Previous lesson from me too.
I was probably 16. I dated this really nice guy. He did everything right, sweet as anything, was always there for me, did anything I asked, etc. I walked all over him and said I loved him one day, the next day I told him to leave me alone. We broke up and went back out once or twice. I left him for someone else that treated me like crap. And I didn't get out of THAT relationship til I had to get a restraining order against him. Now, all this time, alot of s*** was going on in my life. My parents got a divorce, I was depressed and felt suicidal, was starting to fail classes, etc. The other nice guy kept coming into my life and I told him the same thing that this girl is telling you now. It was nice to have someone there, but I knew deep down inside, I would never love him more than a good friend. It hurt him and I knew I was in the wrong, so I broke it off. He did not take it well and started drugs, almost flunked out of school, etc. I had to think past my own selfish needs and hurt him... again, but breaking it off for good.

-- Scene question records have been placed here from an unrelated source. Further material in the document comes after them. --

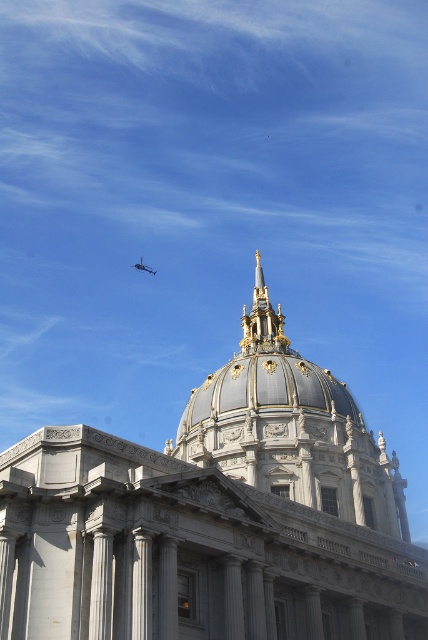
Does point (175, 484) come closer to viewer compared to point (264, 284)?

Yes, it is.

Can you confirm if white stone dome at center is taller than gold/gilded spire at upper center?

In fact, white stone dome at center may be shorter than gold/gilded spire at upper center.

You are a GUI agent. You are given a task and a screenshot of the screen. Output one action in this format:
    pyautogui.click(x=<x>, y=<y>)
    Task: Click on the white stone dome at center
    This screenshot has width=428, height=640.
    Given the screenshot: What is the action you would take?
    pyautogui.click(x=214, y=522)

This screenshot has height=640, width=428. I want to click on white stone dome at center, so click(214, 522).

Does gold/gilded spire at upper center appear on the right side of metallic gray helicopter at upper center?

Indeed, gold/gilded spire at upper center is positioned on the right side of metallic gray helicopter at upper center.

Is point (255, 328) positioned in front of point (143, 266)?

Yes, it is.

Where is `gold/gilded spire at upper center`? Image resolution: width=428 pixels, height=640 pixels. gold/gilded spire at upper center is located at coordinates [261, 320].

Find the location of a particular element. The image size is (428, 640). gold/gilded spire at upper center is located at coordinates (261, 320).

Can you confirm if white stone dome at center is positioned to the right of metallic gray helicopter at upper center?

Indeed, white stone dome at center is positioned on the right side of metallic gray helicopter at upper center.

Is point (240, 451) positioned behind point (142, 266)?

No, it is in front of (142, 266).

The image size is (428, 640). Describe the element at coordinates (214, 522) in the screenshot. I see `white stone dome at center` at that location.

Locate an element on the screen. This screenshot has width=428, height=640. white stone dome at center is located at coordinates coord(214,522).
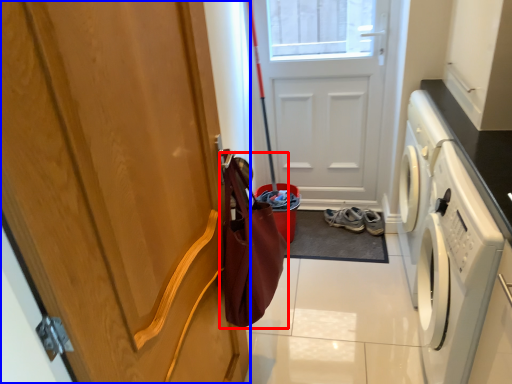
Question: Which of the following is the closest to the observer, shopping bag (highlighted by a red box) or door (highlighted by a blue box)?

Choices:
 (A) shopping bag
 (B) door

Answer: (B)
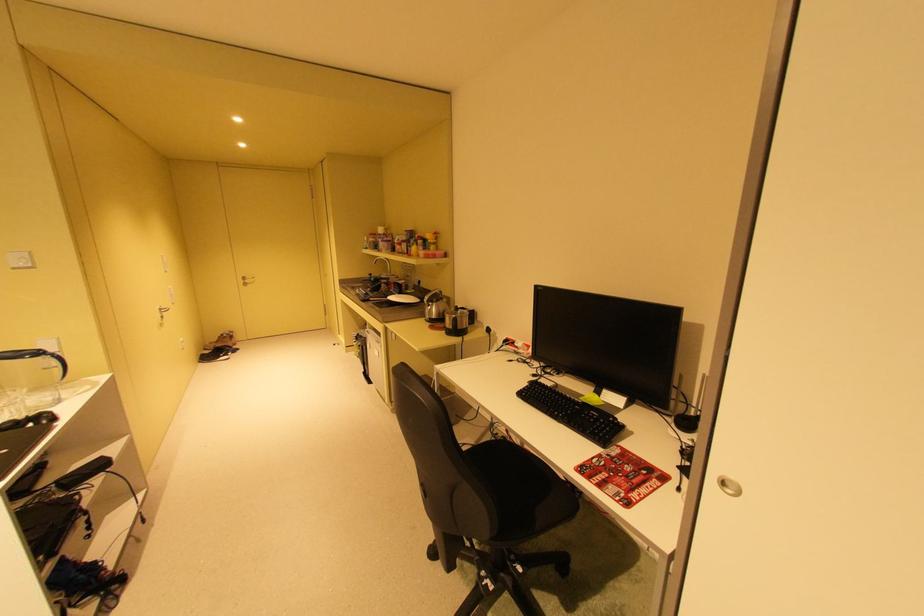
The height and width of the screenshot is (616, 924). I want to click on black pitcher handle, so click(x=456, y=325).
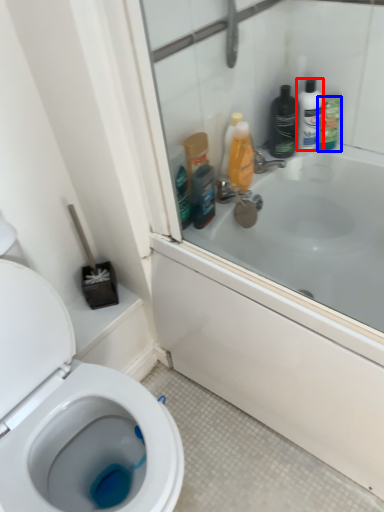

The last time I talked to him was several years ago. He told me that I was his first true love and that I had hurt him. I told him that I knew that and I was sorry. I was young, confused and stupid. We never went back out or anything. He changed and was not really the same guy I knew previously. He turned into this big player and cared more about material wealth, loose women and status more than anything else. So sometime people change for the better, sometimes for the worse. But I'm pretty sure that the reason for him ending up the way he did had something to do with me. Which is unfortunete.
When I was younger, I was a b****, never got broken up with and always got what I wanted for the most part. But I was a teenager then and had no clue about what really mattered in life and didnt take other people's feelings into consideration. Your girl knows deep down inside that things will never progress with you. She's holding on to you here and there so that she wont be alone. Girls typically do not appreciate "the nice guys" til they are older. You need to back away from her, tell her you'll still be a friend, but not in the way she wants or needs you to be. You need to move on and find someone who is going to appreciate you and love you the way you need to be loved as well. Even if things improve with her later on down the road and you want to get back with her, I'd be against that. Once an ex, always an ex. If it doesnt work out the first time, then more than likely, this time wont work out either.
She has issues to resolve, not only with her life in general but also within herself. Never think that you can protect them from grief, or help them to "change". Live your own life how you need to live it. She obviously cares more about herself than about you or else she wouldn't be stringing you along. Look for the signs, ie "You know, you should probably find someone else that will make you happy". That's guilt talking. And when you DO find someone, dont fall for the "well, I didnt really think you would go out and FIND someone." Dont' be someone else's play thing. Get past the guilt, get past being someone else's pawn and find someone that WILL be there for you. It's fine to have hang ups, but not toy with someone else in the process.